Kádár is a Hun judge mentioned in Hungarian chronicles. He is said to have moved with the other Huns from Scythia to Pannonia, where his fellow countrymen appointed him judge among themselves.

Mark of Kalt, in the Chronicon Pictum, wrote:

"In the 373rd year of Our Lord’s birth, in the time of Emperor Valens and Pope Celestine I, in the Six Ages of the World, the Huns living in the Scythia multiplied, they got together and appointed captains from among themselves: Béla, Keve the son of Csele of the Zemény clan, and Kadocsa, Attila, Keve, Buda the sons of Bendegúz of the Kadar clan, and then they decided to push into the western regions. Ten times one hundred thousand warriors were chosen from the one hundred and eight tribes, that is, ten thousand from each tribe, leaving the rest of the Huns in Scythia to protect their seat and country from the enemy.
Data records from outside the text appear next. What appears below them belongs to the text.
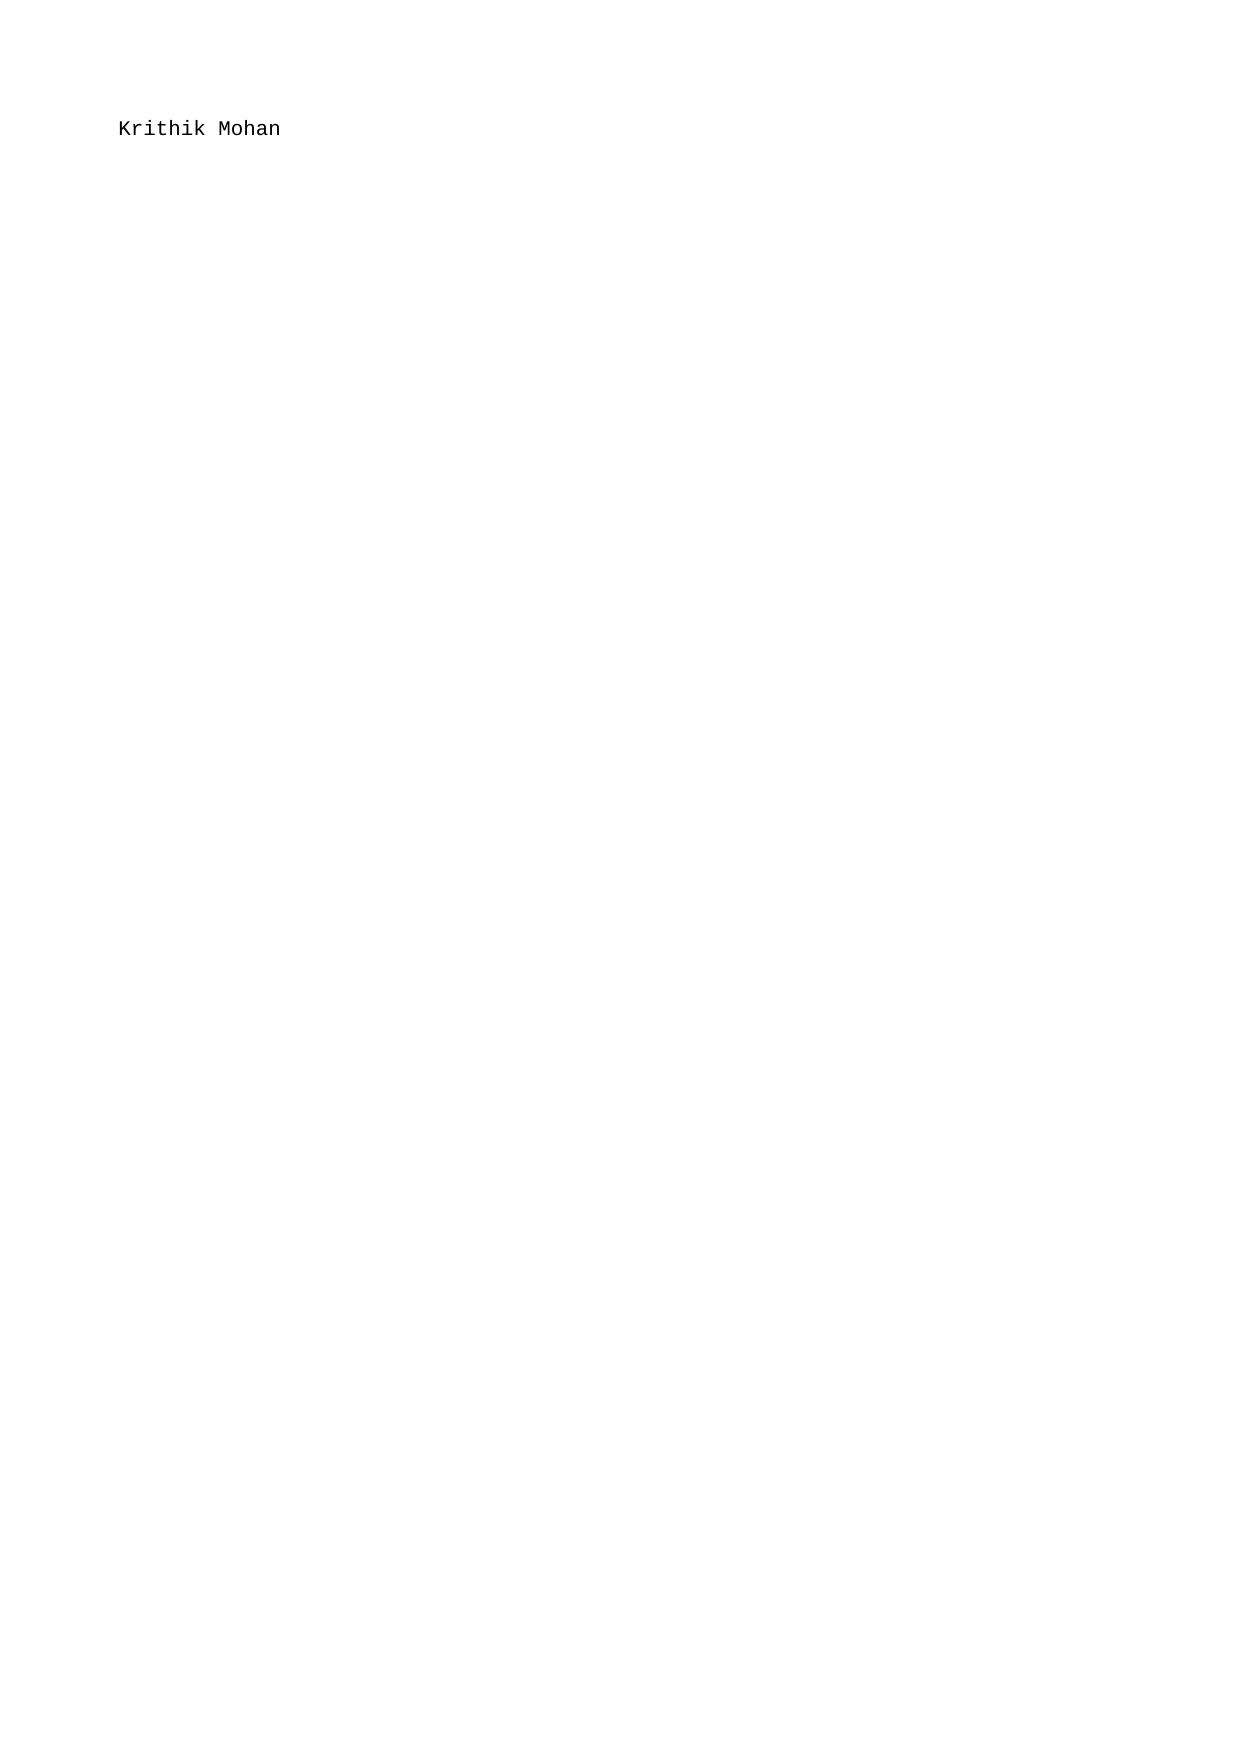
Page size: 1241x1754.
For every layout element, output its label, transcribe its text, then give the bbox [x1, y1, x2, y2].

text Krithik Mohan [118, 118, 1122, 142]
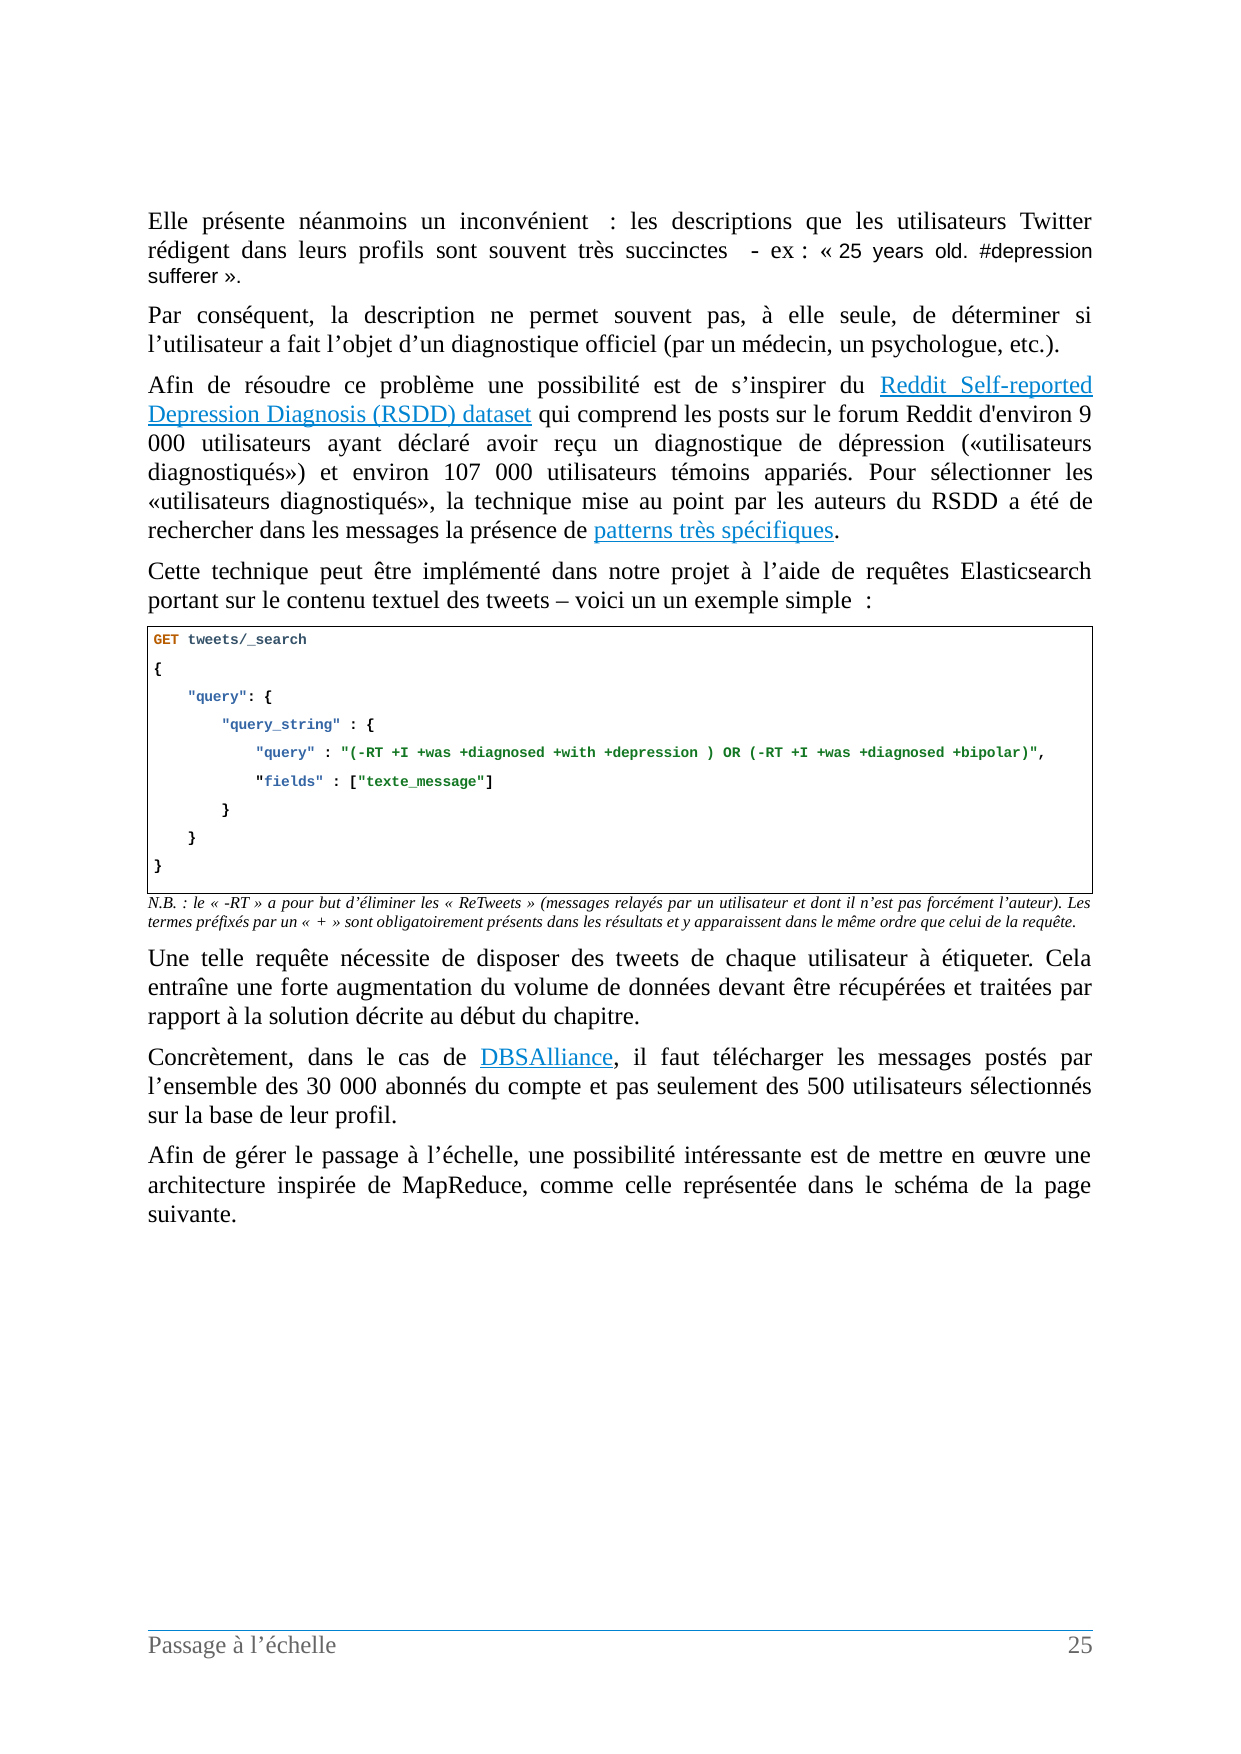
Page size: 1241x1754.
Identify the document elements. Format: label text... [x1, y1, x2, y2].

text Afin de gérer le passage à l’échelle, une possibilité intéressante est de mettre en œuvre une architecture inspirée de MapReduce, comme celle représentée dans le schéma de la page suivante. [148, 1140, 1093, 1228]
table_header GET tweets/_search { "query": { "query_string" : { "query" : "(-RT +I +was +diagnosed +with +depression ) OR (-RT +I +was +diagnosed +bipolar)", "fields" : ["texte_message"] } } } [148, 627, 1092, 893]
text Une telle requête nécessite de disposer des tweets de chaque utilisateur à étiqueter. Cela entraîne une forte augmentation du volume de données devant être récupérées et traitées par rapport à la solution décrite au début du chapitre. [148, 942, 1093, 1030]
text Cette technique peut être implémenté dans notre projet à l’aide de requêtes Elasticsearch portant sur le contenu textuel des tweets – voici un un exemple simple : [148, 556, 1093, 614]
text Elle présente néanmoins un inconvénient : les descriptions que les utilisateurs Twitter rédigent dans leurs profils sont souvent très succinctes - ex : « 25 years old. #depression sufferer ». [148, 206, 1093, 288]
text N.B. : le « -RT » a pour but d’éliminer les « ReTweets » (messages relayés par un utilisateur et dont il n’est pas forcément l’auteur). Les termes préfixés par un « + » sont obligatoirement présents dans les résultats et y apparaissent dans le même ordre que celui de la requête. [148, 894, 1093, 931]
text Concrètement, dans le cas de DBSAlliance, il faut télécharger les messages postés par l’ensemble des 30 000 abonnés du compte et pas seulement des 500 utilisateurs sélectionnés sur la base de leur profil. [148, 1041, 1093, 1129]
text Par conséquent, la description ne permet souvent pas, à elle seule, de déterminer si l’utilisateur a fait l’objet d’un diagnostique officiel (par un médecin, un psychologue, etc.). [148, 300, 1093, 358]
text Afin de résoudre ce problème une possibilité est de s’inspirer du Reddit Self-reported Depression Diagnosis (RSDD) dataset qui comprend les posts sur le forum Reddit d'environ 9 000 utilisateurs ayant déclaré avoir reçu un diagnostique de dépression («utilisateurs diagnostiqués») et environ 107 000 utilisateurs témoins appariés. Pour sélectionner les «utilisateurs diagnostiqués», la technique mise au point par les auteurs du RSDD a été de rechercher dans les messages la présence de patterns très spécifiques. [148, 370, 1093, 544]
They also chose a judge from among themselves, a man named Kádár of the Torda clan, to handle the trials of the disputants and to punish thieves, rogues and evildoers, yet in such a way that if the judge gives an unfair sentence, the community can nullify it, and depose the erring judge and the captains whenever they want."

His name could be associated with the word karcha, which at the time meant "judge". Alternatively, it could derive from a Khazar title (similar to the later Hungarian title of count palatine) used for a Khazar dignitary.